A Vatican theologian who told a Milan newspaper he is gay will not be allowed to continue working in his professional capacities, a Vatican spokesman said Saturday.
Krzysztof Charamsa, an assistant secretary of the International Theological Commission who teaches at the Pontifical Gregorian University, told the daily newspaper Corriere della Sera he was gay.
“I would like the Church and my community to know who I am: a homosexual priest, happy and proud of my own identity,” Charamsa told the Milan paper.
The admission comes ahead of a three-week bishops’ synod that begins Sunday in the Vatican to discuss questions of marriage and family. The meeting is expected to tackle sensitive social issues that include homosexuality, abortion and contraception.
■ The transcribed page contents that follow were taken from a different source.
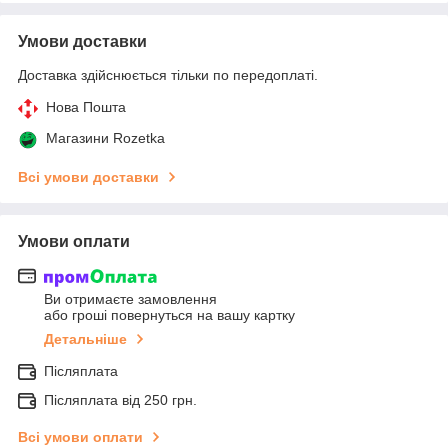
Умови доставки
Доставка здійснюється тільки по передоплаті.
Нова Пошта
Магазини Rozetka
Всі умови доставки
Умови оплати
Ви отримаєте замовлення
або гроші повернуться на вашу картку
Детальніше
Післяплата
Післяплата від 250 грн.
Всі умови оплати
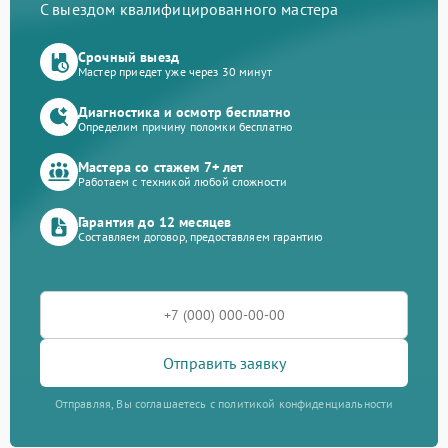
С выездом квалифицированного мастера
Срочный выезд
Мастер приедет уже через 30 минут
Диагностика и осмотр бесплатно
Определим причину поломки бесплатно
Мастера со стажем 7+ лет
Работаем с техникой любой сложности
Гарантия до 12 месяцев
Составляем договор, предоставляем гарантию
Отправить заявку
Отправляя, Вы соглашаетесь с политикой конфиденциальности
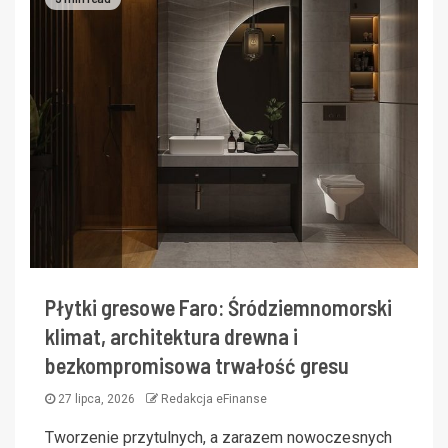
Płytki gresowe Faro: Śródziemnomorski
klimat, architektura drewna i
bezkompromisowa trwałość gresu
27 lipca, 2026
Redakcja eFinanse
Tworzenie przytulnych, a zarazem nowoczesnych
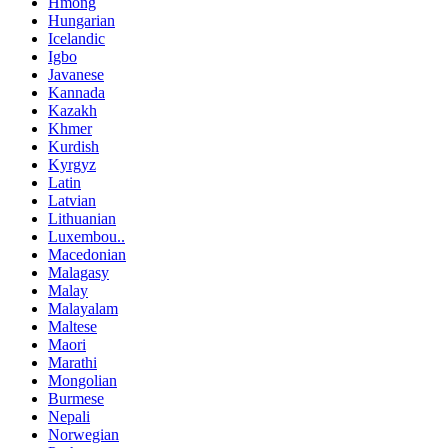
Hmong
Hungarian
Icelandic
Igbo
Javanese
Kannada
Kazakh
Khmer
Kurdish
Kyrgyz
Latin
Latvian
Lithuanian
Luxembou..
Macedonian
Malagasy
Malay
Malayalam
Maltese
Maori
Marathi
Mongolian
Burmese
Nepali
Norwegian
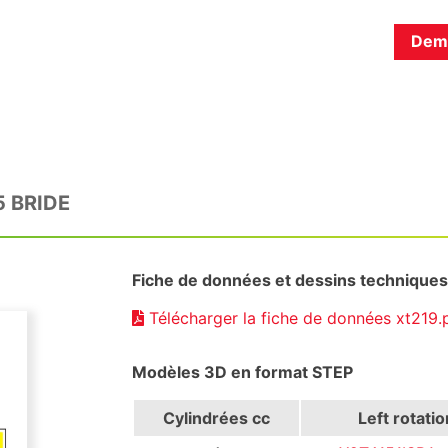
Dema
5 BRIDE
Fiche de données et dessins techniques
Télécharger la fiche de données xt219
Modèles 3D en format STEP
Cylindrées
cc
Left rotatio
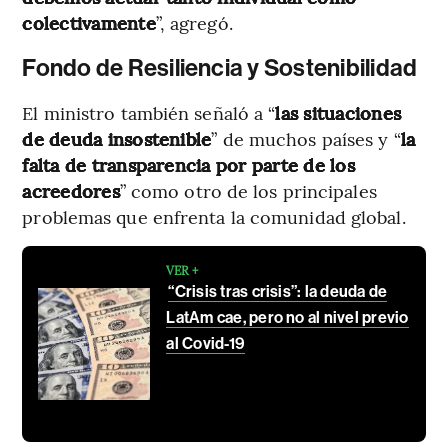
colectivamente
”, agregó.
Fondo de Resiliencia y Sostenibilidad
El ministro también señaló a “
las situaciones
de deuda insostenible
” de muchos países y “
la
falta de transparencia por parte de los
acreedores
” como otro de los principales
problemas que enfrenta la comunidad global.
VER +
“Crisis tras crisis”: la deuda de
LatAm cae, pero no al nivel previo
al Covid-19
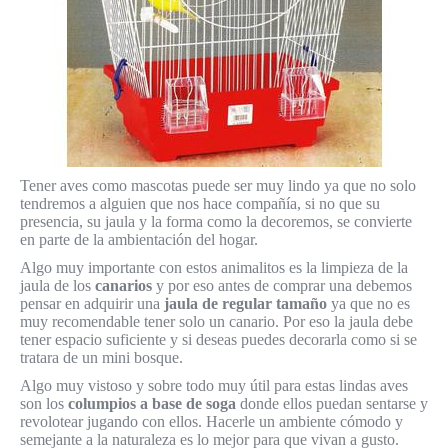
Tener aves como mascotas puede ser muy lindo ya que no solo
tendremos a alguien que nos hace compañía, si no que su
presencia, su jaula y la forma como la decoremos, se convierte
en parte de la ambientación del hogar.
Algo muy importante con estos animalitos es la limpieza de la
jaula de los
canarios
y por eso antes de comprar una debemos
pensar en adquirir una
jaula de regular tamaño
ya que no es
muy recomendable tener solo un canario. Por eso la jaula debe
tener espacio suficiente y si deseas puedes decorarla como si se
tratara de un mini bosque.
Algo muy vistoso y sobre todo muy útil para estas lindas aves
son los
columpios a base de soga
donde ellos puedan sentarse y
revolotear jugando con ellos. Hacerle un ambiente cómodo y
semejante a la naturaleza es lo mejor para que vivan a gusto.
“The decision to make such a sensational announcement the day before the opening of the synod seems very serious and irresponsible,” ANSA news agency quoted Vatican spokesman Federico Lombardi as saying.
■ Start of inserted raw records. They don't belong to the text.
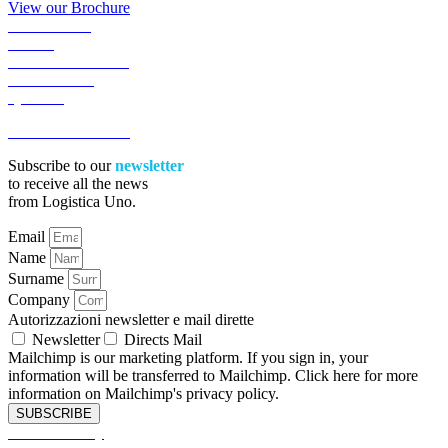
View our Brochure
ACADEMY
NEWS
WORK WITH US
CONTACTS
QUOTE
ACCESSIBILITA’
Subscribe to our
newsletter
to receive all the news
from Logistica Uno.
Email
Name
Surname
Company
Autorizzazioni newsletter e mail dirette
Newsletter
Directs Mail
Mailchimp is our marketing platform. If you sign in, your
information will be transferred to Mailchimp. Click here for more
information on Mailchimp's privacy policy.
SUBSCRIBE
Cookies Policy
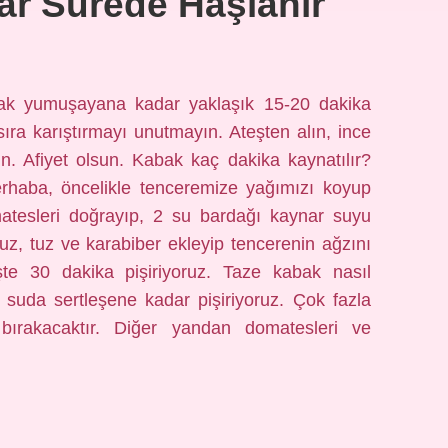
r Sürede Haşlanır
ak yumuşayana kadar yaklaşık 15-20 dakika
sıra karıştırmayı unutmayın. Ateşten alın, ince
in. Afiyet olsun. Kabak kaç dakika kaynatılır?
Merhaba, öncelikle tenceremize yağımızı koyup
atesleri doğrayıp, 2 su bardağı kaynar suyu
ruz, tuz ve karabiber ekleyip tencerenin ağzını
şte 30 dakika pişiriyoruz. Taze kabak nasıl
 suda sertleşene kadar pişiriyoruz. Çok fazla
 bırakacaktır. Diğer yandan domatesleri ve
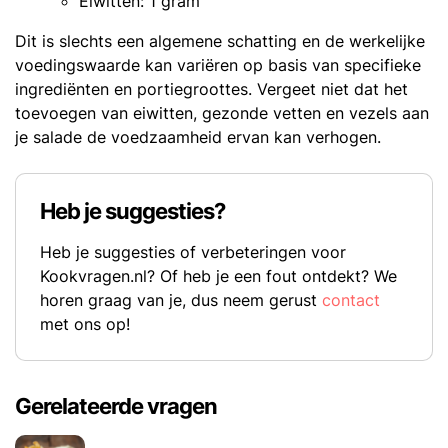
Eiwitten: 1 gram
Dit is slechts een algemene schatting en de werkelijke
voedingswaarde kan variëren op basis van specifieke
ingrediënten en portiegroottes. Vergeet niet dat het
toevoegen van eiwitten, gezonde vetten en vezels aan
je salade de voedzaamheid ervan kan verhogen.
Heb je suggesties?
Heb je suggesties of verbeteringen voor
Kookvragen.nl? Of heb je een fout ontdekt? We
horen graag van je, dus neem gerust
contact
met ons op!
Gerelateerde vragen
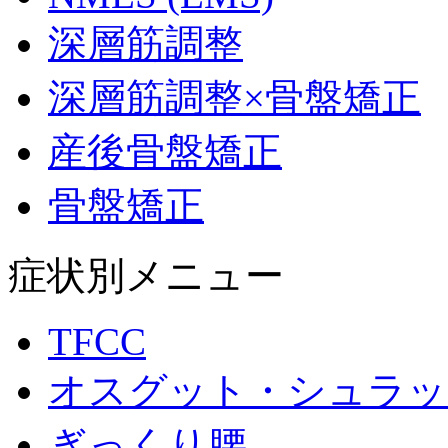
深層筋調整
深層筋調整×骨盤矯正
産後骨盤矯正
骨盤矯正
症状別メニュー
TFCC
オスグット・シュラッ
ぎっくり腰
“It aims to bring the synod congregation under undue media pressure,” Lombardi added.
Catholic Church teachings hold homosexual acts as sinful and “contrary to the natural law,” and Charamsa is the first theologian with an active Vatican role to identify as homosexual, Corriere della Sera reported.
Charamsa, a native of Poland living in Rome for 17 years, has also said that he has a partner.
“The time has come for the Church to open its eyes to gay believers and recognize its suggested solution of complete, life-long abstinence is inhumane,” Charamsa said.